- Church: Episcopal Church
- Diocese: West Tennessee
- Elected: November 17, 2018
- In office: 2019–present
- Predecessor: Don Edward Johnson

Orders
- Ordination: July 9, 2008 by Charles Jenkins
- Consecration: May 4, 2019 by Michael Curry

Personal details
- Born: March 8, 1964 (age 62) Lansing, Michigan, United States
- Denomination: Anglican
- Alma mater: Harvard University

= Phoebe Alison Roaf =

American prelate (born 1964)

Phoebe Alison Roaf (born March 8, 1964) is an American prelate who is the fourth and current Bishop of West Tennessee.

==Early life and education==
Phoebe Alison Roaf was born on March 8, 1964, in Lansing, Michigan. She is the oldest of four children born to Andree Layton Roaf, the first Black woman to serve on the Arkansas Supreme Court, and Clifton Roaf, a dentist. Her brother Willie is a member of the Pro Football Hall of Fame. The family returned to her father's home of Pine Bluff when Roaf was five and she was raised attending Grace Episcopal Church, where she became involved in the youth group and then the state diocese's youth group.

Roaf completed a bachelor's degree in history at Harvard University and then a master's degree in public policy at Princeton. She later earned a Juris Doctor degree from the University of Arkansas Little Rock School of Law.

In 2008, Roaf graduated from Virginia Theological Seminary with a Masters of Divinity.

==Career==
Roaf worked as a researcher and analyst for the Joint Legislative Audit and Review Commission in Virginia and for other ventures in Philadelphia, for six years. After law school, she clerked for Judge James L. Dennis of the Court of Appeals Fifth Circuit (New Orleans) for two years, before working in commercial real estate in New Orleans. She left in 2005 to enroll in seminary.

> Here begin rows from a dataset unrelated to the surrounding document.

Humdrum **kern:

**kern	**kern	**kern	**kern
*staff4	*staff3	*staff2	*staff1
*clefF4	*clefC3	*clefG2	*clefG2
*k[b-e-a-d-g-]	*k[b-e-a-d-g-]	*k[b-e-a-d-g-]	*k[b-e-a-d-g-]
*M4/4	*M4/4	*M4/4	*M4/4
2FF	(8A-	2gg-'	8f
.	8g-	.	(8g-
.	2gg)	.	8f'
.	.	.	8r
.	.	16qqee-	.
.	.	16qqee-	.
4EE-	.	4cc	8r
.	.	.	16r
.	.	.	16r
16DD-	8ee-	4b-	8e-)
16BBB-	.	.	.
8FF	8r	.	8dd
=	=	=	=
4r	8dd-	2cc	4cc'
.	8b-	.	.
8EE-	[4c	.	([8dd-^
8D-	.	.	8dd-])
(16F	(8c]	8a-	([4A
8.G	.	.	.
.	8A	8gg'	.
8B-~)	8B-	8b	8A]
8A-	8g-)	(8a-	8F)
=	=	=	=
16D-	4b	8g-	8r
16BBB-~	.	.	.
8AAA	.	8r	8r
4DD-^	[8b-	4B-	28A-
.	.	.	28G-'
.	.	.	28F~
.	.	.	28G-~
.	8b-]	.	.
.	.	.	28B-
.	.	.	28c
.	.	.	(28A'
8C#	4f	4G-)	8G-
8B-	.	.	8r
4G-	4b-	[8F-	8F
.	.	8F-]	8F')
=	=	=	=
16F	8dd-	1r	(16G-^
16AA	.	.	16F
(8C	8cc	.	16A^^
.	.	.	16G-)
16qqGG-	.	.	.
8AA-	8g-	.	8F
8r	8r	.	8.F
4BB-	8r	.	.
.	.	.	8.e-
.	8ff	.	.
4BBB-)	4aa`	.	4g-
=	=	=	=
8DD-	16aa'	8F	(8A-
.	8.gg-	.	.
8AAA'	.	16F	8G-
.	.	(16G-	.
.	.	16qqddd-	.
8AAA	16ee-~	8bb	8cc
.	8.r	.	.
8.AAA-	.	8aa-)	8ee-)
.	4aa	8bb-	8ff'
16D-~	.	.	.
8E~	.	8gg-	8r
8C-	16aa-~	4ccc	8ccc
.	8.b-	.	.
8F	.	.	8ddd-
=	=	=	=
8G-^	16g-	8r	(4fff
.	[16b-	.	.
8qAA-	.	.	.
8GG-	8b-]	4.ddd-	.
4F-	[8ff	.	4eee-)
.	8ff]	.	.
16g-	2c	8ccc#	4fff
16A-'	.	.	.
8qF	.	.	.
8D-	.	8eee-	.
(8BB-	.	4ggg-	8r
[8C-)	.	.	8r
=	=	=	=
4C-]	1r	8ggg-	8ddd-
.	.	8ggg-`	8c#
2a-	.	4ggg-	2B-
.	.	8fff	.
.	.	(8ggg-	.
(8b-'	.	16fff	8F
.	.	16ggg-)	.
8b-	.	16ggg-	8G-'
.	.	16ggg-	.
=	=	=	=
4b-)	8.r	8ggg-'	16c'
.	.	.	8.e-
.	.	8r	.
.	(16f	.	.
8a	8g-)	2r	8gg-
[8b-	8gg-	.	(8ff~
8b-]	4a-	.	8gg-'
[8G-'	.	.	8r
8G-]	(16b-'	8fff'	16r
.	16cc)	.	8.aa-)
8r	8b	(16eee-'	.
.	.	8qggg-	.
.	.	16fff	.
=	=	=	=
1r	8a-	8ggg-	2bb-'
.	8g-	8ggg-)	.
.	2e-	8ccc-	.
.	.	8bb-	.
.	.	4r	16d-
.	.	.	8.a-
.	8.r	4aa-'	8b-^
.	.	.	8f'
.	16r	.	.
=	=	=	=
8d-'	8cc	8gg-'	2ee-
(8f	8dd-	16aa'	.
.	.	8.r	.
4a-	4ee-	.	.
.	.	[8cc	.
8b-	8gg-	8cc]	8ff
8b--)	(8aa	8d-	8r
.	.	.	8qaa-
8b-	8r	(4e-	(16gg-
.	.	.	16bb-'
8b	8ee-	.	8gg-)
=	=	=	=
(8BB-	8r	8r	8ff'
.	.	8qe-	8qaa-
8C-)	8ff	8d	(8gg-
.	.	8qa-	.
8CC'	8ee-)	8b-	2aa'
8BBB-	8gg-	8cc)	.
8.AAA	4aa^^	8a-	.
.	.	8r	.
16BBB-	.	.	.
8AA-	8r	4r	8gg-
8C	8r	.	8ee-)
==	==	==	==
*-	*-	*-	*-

In 2008, Roaf became the first African American woman to be ordained a priest in the Diocese of Louisiana. She was ordained at age 41, and is known to parishioners as "Mother Phoebe". She served as associate rector at Trinity Episcopal Church in New Orleans, where she was the first person of color to serve as a priest. She was called as rector of St Philip's Episcopal Church in Richmond in 2011, the first woman rector in the church's 150 year history.

In November 2018, Roaf was chosen as the Fourth Bishop of West Tennessee by a vote of delegates to the Annual Diocesan Convention. There were three women on the ballot. She was consecrated bishop on May 4, 2019, at Hope Church (a congregation of the Evangelical Presbyterian Church) in Memphis, used because of its large facilities, something no area Episcopal parish had. At the time of her election as bishop she was rector of St. Philip's Episcopal Church in Richmond, Virginia, the largest historically African American Episcopal Church in Virginia.

Roaf is the first woman and the first African American to serve as bishop in West Tennessee, or in any of Tennessee's Episcopal dioceses, and the fifth woman bishop in the history of the Episcopal Church. She was consecrated by Presiding Bishop Michael B. Curry, who said "“To be sure, she and the people of West Tennessee are making history as she is the first woman as well as the first African American to hold such a position. But the real history-making moment is the hope ... She was elected because she is a woman committed to Jesus of Nazareth and His way of love. And that way of love is the way to life for us all, Black or white, Anglo or Latino, rich or poor, liberal or conservative, gay or straight, old or young. And that is a sign of hope for our country and our world. That’s history!”